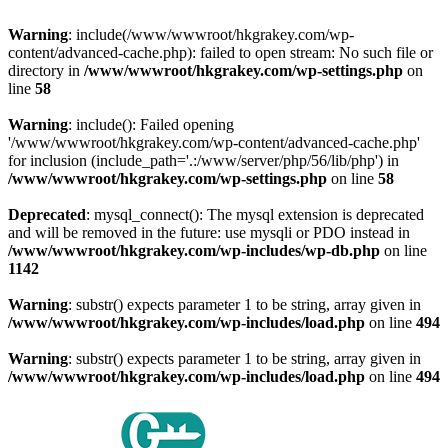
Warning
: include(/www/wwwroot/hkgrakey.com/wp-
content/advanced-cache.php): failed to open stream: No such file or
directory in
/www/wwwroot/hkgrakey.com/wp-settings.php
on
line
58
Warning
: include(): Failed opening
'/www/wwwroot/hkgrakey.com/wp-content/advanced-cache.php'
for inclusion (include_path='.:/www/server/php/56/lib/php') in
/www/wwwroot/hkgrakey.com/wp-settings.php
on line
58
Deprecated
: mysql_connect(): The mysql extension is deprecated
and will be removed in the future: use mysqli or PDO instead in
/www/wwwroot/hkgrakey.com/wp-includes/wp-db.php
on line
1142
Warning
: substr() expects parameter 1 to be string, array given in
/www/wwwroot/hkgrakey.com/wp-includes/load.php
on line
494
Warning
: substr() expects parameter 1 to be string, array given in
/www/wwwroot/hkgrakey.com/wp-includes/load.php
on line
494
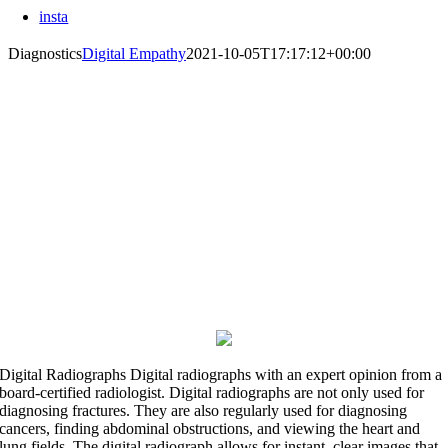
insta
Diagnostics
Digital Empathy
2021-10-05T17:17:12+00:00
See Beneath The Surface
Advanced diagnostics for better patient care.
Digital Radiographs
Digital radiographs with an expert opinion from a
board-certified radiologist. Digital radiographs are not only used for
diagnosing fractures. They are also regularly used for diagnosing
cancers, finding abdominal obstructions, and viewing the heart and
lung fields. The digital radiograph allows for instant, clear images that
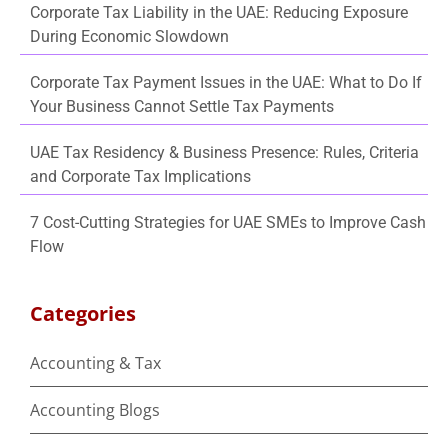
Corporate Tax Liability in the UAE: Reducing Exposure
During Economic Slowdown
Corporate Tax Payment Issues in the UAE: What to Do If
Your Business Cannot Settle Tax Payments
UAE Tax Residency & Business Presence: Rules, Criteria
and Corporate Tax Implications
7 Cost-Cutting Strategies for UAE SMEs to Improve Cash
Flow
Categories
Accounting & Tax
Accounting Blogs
+---+
**Try it**
In the material above, one part opens with the line containing "extension is deprecated" and closes with the line containing "See Beneath The Surface". Write out that part exactly and skip its pictures.

**Solution**
: mysql_connect(): The mysql extension is deprecated
and will be removed in the future: use mysqli or PDO instead in
/www/wwwroot/hkgrakey.com/wp-includes/wp-db.php
on line
1142
Warning
: substr() expects parameter 1 to be string, array given in
/www/wwwroot/hkgrakey.com/wp-includes/load.php
on line
494
Warning
: substr() expects parameter 1 to be string, array given in
/www/wwwroot/hkgrakey.com/wp-includes/load.php
on line
494
insta
Diagnostics
Digital Empathy
2021-10-05T17:17:12+00:00
See Beneath The Surface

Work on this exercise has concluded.